# Text provided
--------------------
Crew members aboard a container ship currently at sea off the coast of Tauranga have tested positive for Covid 19.
Eleven of the 21 crew on board the Rio De La Plata are confirmed to have the virus.
Public Health staff took the test swabs in Tauranga from the crew as part of the requirements for entry for the vessel to its next stop - Napier.
The Ministry of Health said in a statement that it was likely at least some of the 11 crew were active cases of Covid-19 and further test results, expected today, would help determine how many of the crew were likely to be historical cases and no longer infectious.
All crew on board are reported to be well, with none reporting any symptoms, the ministry said. No crew members came port-side while the ship was being unloaded in Tauranga.
The ship is linked to a Covid-19 case in an Australian pilot who was on board the ship July in Queensland and who later developed symptoms and then tested positive for Covid-19 nine days after being aboard the vessel.
--------------------
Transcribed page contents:
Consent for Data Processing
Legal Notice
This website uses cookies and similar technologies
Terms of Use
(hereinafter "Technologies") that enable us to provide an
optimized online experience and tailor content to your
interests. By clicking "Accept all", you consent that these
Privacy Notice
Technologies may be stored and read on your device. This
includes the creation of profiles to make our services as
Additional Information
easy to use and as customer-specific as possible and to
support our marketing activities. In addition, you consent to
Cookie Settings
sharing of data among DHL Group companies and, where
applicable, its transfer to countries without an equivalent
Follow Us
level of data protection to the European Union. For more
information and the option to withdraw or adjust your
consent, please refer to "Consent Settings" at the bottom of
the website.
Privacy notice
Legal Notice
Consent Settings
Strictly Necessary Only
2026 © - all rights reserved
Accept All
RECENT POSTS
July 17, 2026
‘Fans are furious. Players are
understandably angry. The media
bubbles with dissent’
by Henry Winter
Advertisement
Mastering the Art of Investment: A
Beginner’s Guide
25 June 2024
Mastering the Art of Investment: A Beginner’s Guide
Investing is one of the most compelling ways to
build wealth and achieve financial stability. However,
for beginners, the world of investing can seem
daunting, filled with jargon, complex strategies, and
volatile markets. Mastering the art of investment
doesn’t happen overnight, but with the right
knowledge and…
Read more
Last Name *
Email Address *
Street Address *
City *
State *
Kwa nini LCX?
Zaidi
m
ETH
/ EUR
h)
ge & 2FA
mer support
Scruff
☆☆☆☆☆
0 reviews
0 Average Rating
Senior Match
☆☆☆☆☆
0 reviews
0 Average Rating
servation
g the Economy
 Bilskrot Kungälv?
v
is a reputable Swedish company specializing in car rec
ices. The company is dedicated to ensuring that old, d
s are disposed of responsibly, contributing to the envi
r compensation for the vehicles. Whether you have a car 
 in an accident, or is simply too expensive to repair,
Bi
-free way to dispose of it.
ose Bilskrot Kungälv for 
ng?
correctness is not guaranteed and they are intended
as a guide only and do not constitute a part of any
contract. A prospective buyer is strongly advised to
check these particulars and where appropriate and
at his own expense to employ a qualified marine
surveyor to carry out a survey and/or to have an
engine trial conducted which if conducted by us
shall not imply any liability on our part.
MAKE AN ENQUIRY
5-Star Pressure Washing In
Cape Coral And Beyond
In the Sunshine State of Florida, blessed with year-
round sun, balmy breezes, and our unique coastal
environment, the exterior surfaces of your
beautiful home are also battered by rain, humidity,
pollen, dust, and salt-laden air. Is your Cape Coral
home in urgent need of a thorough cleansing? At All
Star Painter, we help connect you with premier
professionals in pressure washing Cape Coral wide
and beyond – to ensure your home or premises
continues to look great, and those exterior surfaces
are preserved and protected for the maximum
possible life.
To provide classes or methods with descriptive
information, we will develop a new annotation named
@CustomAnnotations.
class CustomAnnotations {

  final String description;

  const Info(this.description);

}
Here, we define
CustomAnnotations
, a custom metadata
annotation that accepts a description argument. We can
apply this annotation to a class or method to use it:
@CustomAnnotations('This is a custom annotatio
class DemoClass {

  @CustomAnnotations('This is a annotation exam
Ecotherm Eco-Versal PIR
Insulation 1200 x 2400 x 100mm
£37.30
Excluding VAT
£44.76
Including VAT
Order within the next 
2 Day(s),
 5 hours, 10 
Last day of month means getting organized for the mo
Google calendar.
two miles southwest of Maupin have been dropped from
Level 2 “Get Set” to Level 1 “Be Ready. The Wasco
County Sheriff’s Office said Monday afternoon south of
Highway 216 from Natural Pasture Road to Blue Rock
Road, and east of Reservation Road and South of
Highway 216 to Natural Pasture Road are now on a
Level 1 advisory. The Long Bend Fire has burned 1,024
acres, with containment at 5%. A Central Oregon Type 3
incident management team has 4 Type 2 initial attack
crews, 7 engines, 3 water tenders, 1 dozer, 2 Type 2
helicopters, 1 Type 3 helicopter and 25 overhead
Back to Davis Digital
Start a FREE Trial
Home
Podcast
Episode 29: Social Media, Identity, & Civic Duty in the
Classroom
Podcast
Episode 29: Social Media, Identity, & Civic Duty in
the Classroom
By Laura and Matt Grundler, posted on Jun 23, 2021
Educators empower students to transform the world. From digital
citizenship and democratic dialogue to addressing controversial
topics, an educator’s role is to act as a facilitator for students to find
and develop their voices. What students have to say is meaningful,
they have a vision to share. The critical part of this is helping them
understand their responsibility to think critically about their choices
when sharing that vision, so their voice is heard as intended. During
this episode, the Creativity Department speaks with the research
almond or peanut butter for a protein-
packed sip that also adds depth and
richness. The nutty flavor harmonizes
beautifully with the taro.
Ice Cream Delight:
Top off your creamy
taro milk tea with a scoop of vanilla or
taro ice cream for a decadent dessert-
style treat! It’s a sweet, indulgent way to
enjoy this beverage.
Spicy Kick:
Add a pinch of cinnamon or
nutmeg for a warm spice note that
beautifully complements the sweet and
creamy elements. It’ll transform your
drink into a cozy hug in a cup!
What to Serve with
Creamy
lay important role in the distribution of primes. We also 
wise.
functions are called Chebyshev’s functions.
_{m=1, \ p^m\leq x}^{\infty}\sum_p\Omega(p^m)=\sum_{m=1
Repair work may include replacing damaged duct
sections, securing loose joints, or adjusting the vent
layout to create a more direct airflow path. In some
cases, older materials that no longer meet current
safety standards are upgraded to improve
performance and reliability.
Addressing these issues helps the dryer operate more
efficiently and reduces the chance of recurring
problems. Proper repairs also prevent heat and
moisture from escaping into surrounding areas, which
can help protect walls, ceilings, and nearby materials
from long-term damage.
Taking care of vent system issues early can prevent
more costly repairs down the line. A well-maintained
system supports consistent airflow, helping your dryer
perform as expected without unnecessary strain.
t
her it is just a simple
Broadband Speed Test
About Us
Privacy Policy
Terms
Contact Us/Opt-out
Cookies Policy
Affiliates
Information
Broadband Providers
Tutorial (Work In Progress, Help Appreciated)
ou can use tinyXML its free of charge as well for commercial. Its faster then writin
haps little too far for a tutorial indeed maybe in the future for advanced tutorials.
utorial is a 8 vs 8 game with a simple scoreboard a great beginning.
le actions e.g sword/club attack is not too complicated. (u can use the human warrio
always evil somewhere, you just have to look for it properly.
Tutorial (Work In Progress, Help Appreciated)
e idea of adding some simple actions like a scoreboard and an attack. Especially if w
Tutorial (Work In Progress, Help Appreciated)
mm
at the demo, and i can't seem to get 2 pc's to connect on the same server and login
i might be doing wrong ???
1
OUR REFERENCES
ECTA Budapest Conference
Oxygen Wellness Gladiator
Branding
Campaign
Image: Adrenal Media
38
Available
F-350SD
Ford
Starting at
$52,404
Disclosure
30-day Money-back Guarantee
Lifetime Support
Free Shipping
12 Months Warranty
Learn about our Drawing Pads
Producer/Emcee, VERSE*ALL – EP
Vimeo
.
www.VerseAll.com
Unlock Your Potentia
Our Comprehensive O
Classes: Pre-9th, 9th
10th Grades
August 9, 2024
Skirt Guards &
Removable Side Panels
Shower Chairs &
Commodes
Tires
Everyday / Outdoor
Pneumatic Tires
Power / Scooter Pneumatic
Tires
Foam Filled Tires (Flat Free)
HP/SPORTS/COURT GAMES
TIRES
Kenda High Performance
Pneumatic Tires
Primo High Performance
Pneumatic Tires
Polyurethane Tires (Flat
--------------------
# Task 1
In the news report about the container ship, how many crew members on board the Rio De La Plata are confirmed to have the virus?
# Task 2
Write a continuation of the news report about the container ship, beginning after its last sentence.
The listing has no connection to the news report about the container ship.

# Expected answer 1
Eleven of the 21 crew on board are confirmed to have the virus.

# Expected answer 2
The Australian pilot is confirmed to have the Delta variant and has not been linked to any other Queensland cases.
The ministry said initial concerns about the link with the Australian pilot resulted in loading of the vessel being temporarily halted on Wednesday 4 August in Tauranga. An assessment carried out that day, cleared the ship, and unloading was allowed to resume the following day.
As well as the usual precautions, 94 port workers who spent time on the vessel while it was in port are being contacted, provided with advice, tested and stood down until a negative result returned.
National Party Covid-19 Response spokesperson Chris Bishop said he was concerned that 94 workers from the Port of Tauranga had been on board the ship given their vaccination rates.
"The potential for spread into these workers and into the community I think is a real one and I think is quite worrying," he said.
"Nearly 100 [port] workers on board the ship; 11 - so around half the workers on the ship - are positive; it is Delta, and of course around about 45 percent of port workers nationwide are unvaccinated."
"You just look at common sense and say that is a real vector of transmission and a real risk."
Covid-19 Response Minister Chris Hipkins last week said he was "very concerned" about statistics showing just 44 percent of port workers across New Zealand had the Covid-19 vaccine, with misinformation playing a role in vaccine hesitancy in the workforce.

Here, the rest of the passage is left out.